Verification on our ideas listHere’s what an objective verification process looks like based on our previous ideas list.
  • We could implement pay with Amazon to reduce the need for the customer to enter additional details
    //Has potential, we’d need to pay additional fees to Amazon but it’s likely most of our users have an Amazon account
  • We could collect less personal identifying details to speed up the process and reduce friction
    //Again, good idea, there’s no need to collect this information for marketing purposes if we’re not making sales
  • We could create a one-click checkout for existing customers or account holders from payment gateways
    //Doesn’t solve the immediate problem, we need something more global and beneficial for all users
  • We could incentivise users who’ve been on the site for a certain amount of time with a discount code
    //Devaluing the product isn’t necessarily a fix for the checkout process, if a user hasn’t converted after x minutes then value proposition issue
  • We could allow users to return to the checkout process if they abandon their cart by saving their progress
    //Seems intrusive but could work, this is more of a job for the marketing team to test and feedback on though
  • We could add fun animations and illustrations to make the process more bearable and exciting
    //Could work, there’s no harm in adding this in if there’s an appropriate use case for this and it’s not time–consuming
  • We could create an illusion of a shorter checkout through staggering the larger steps into smaller bitesize steps
    //Has potential, but we’d need to do a lot of testing here to get it right, this could be something for later down the line
  • We could get customer to add some of their delivery information when they add an item to their shopping basket
    //This is an interesting idea, if we implement this correctly, it’ll also create an investment effect towards the purchase
  • We could get gather some personal details from Google if they’re signed in to their gmail account
    //Not sure if possible or even how to go about this in a way that isn’t seen as a dark pattern
  • We could checkout with Stripe or Paypal to shorten the process, mimicking some competitor sites.
    //Similar to Amazon, this could work. Paypal wouldn’t require too much additional tweaking to add to the existing checkout flow
Already, it’s clear that verification sets apart the stronger ideas from the weaker ideas.
From here, we’re able to take the better ideas and move them into the final stage of the creative process.

Exploration Creates Abundance

This is where the ideas we’ve verified as possible and plausible solution are implemented.
This process is exciting and often leads to the evolution of new ideas.

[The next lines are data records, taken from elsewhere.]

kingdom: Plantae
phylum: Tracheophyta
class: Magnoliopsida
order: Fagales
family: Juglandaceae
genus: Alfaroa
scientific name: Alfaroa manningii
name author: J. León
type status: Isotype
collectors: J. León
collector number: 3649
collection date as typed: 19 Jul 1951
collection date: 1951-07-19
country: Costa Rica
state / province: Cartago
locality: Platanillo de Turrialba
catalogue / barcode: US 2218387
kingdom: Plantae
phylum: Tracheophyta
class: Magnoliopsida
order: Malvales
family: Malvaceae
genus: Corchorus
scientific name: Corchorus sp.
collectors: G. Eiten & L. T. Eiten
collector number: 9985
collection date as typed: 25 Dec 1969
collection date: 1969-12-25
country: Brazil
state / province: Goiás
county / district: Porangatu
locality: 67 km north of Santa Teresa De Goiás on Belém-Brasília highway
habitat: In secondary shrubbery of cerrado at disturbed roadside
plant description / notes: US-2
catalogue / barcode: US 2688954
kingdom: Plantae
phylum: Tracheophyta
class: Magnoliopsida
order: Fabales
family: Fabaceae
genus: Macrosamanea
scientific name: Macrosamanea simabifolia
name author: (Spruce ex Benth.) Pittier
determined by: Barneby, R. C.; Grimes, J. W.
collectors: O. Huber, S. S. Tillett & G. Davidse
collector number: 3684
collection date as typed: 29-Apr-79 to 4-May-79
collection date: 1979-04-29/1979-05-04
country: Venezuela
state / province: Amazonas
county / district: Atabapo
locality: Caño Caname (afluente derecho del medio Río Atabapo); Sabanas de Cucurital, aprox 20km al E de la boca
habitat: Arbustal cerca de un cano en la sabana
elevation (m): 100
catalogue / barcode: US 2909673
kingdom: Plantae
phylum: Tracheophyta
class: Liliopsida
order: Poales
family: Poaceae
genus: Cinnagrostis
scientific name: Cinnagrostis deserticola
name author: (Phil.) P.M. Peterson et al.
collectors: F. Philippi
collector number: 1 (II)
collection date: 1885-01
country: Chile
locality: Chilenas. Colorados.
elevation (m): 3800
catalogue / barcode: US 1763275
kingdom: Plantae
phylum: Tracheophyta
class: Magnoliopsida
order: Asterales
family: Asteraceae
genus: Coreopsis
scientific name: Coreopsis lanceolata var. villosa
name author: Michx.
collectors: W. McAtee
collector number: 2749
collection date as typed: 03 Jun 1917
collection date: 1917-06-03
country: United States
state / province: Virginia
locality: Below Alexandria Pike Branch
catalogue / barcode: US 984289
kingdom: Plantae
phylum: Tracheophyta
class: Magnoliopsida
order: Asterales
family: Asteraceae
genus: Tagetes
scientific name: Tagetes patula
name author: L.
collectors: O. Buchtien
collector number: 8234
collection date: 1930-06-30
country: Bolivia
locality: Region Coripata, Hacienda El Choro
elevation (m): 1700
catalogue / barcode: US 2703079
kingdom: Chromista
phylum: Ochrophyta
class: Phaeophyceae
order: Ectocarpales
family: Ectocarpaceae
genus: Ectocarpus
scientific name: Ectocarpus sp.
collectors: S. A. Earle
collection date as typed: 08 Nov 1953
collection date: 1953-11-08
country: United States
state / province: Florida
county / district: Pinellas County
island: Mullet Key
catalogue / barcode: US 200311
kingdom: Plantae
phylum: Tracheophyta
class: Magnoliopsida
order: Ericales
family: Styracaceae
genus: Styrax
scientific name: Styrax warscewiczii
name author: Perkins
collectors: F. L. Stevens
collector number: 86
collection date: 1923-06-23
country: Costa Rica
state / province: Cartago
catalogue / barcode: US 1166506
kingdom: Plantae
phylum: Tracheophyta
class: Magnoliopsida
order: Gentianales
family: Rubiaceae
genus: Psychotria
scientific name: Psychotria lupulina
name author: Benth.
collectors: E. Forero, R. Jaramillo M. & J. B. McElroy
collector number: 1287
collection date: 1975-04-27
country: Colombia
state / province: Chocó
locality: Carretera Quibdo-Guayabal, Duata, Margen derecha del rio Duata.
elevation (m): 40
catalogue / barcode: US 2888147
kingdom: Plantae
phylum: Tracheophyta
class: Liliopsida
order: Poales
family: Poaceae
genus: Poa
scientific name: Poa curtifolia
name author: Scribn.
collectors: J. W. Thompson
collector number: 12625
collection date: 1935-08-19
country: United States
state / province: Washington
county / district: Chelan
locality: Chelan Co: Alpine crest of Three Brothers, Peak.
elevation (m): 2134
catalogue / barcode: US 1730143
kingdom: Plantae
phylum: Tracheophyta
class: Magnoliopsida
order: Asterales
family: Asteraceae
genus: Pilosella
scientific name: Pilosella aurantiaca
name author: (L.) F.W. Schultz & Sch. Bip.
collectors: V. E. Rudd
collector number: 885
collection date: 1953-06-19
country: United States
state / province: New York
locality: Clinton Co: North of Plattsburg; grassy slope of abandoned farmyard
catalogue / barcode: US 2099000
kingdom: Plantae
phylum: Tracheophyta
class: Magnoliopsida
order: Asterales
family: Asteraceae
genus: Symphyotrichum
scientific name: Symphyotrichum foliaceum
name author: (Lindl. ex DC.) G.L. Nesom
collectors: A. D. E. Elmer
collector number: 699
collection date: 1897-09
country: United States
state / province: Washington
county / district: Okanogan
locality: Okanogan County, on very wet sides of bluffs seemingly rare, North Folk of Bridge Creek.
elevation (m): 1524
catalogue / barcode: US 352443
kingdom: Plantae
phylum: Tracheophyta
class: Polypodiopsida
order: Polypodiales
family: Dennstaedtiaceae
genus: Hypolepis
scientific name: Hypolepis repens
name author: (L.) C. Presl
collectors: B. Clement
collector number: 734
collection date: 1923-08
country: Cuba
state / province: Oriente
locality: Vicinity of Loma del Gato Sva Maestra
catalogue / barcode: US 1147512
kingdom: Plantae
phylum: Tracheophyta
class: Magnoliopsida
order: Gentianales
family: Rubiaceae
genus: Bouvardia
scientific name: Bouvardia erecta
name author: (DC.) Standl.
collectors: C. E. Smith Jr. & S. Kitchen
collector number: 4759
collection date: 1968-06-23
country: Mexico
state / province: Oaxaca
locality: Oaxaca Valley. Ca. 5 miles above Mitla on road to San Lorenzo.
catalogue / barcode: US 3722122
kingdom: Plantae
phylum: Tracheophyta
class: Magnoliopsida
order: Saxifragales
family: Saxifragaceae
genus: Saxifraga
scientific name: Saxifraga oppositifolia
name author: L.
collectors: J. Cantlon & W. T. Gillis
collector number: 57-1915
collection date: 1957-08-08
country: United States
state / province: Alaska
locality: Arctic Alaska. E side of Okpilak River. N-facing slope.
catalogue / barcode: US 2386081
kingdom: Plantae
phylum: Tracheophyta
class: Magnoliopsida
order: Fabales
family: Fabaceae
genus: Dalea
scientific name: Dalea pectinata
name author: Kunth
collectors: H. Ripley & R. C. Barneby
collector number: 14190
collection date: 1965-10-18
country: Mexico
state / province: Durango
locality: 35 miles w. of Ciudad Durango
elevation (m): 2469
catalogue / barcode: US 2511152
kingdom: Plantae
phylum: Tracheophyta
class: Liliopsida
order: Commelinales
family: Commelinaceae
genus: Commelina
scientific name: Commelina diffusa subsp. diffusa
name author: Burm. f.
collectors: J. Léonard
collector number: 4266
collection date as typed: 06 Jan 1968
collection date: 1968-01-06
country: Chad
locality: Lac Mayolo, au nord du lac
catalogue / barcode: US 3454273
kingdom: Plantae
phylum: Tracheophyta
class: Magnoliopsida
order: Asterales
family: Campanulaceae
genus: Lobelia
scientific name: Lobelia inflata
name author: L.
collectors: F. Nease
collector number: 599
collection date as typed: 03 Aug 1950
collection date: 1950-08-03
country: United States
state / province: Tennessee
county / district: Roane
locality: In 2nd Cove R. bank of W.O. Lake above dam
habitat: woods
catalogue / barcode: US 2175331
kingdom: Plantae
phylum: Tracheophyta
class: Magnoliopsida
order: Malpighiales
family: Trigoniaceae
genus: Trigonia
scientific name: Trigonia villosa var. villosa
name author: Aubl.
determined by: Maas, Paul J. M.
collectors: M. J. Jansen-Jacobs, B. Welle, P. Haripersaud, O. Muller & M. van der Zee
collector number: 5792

Why? Because on paper, every good idea could work if it meets set criteria.
Unfortunately (and fortunately) during implementation you’ll run into a whole host of problems that previously never existed.
Now, additional problems aren’t necessarily a bad thing. Creativity tends to thrive under constraints (as long as they exist for the right reasons). So look at the additional challenges during exploration as a way to continue improving your ideas.
Let’s say the most obvious challenge to implementing this solution, is that it’s an extra step for customers to take before the checkout—so, what can we do to make this additional step worthwhile?
  • Implement a system that offers free delivery to the locations of users that bounce the most.
  • Implement a system that offers free delivery to all users once they’ve entered their postcode.
  • Implement a system that checks their postcode, offers free delivery and then autocompletes all address information (as much as possible during the checkout process).
Do you see the evolution of ideas? It’s interesting that from such a simple problem, we’ve managed to create an entirely unique solution which is likely to deliver interesting results.
Exploration never ends, and in a way, the entire ISIIVE process is incredibly circular.
Exploration will bring about new and exciting ideas, as well as new and exciting problems to solve (which ultimately restarts the process).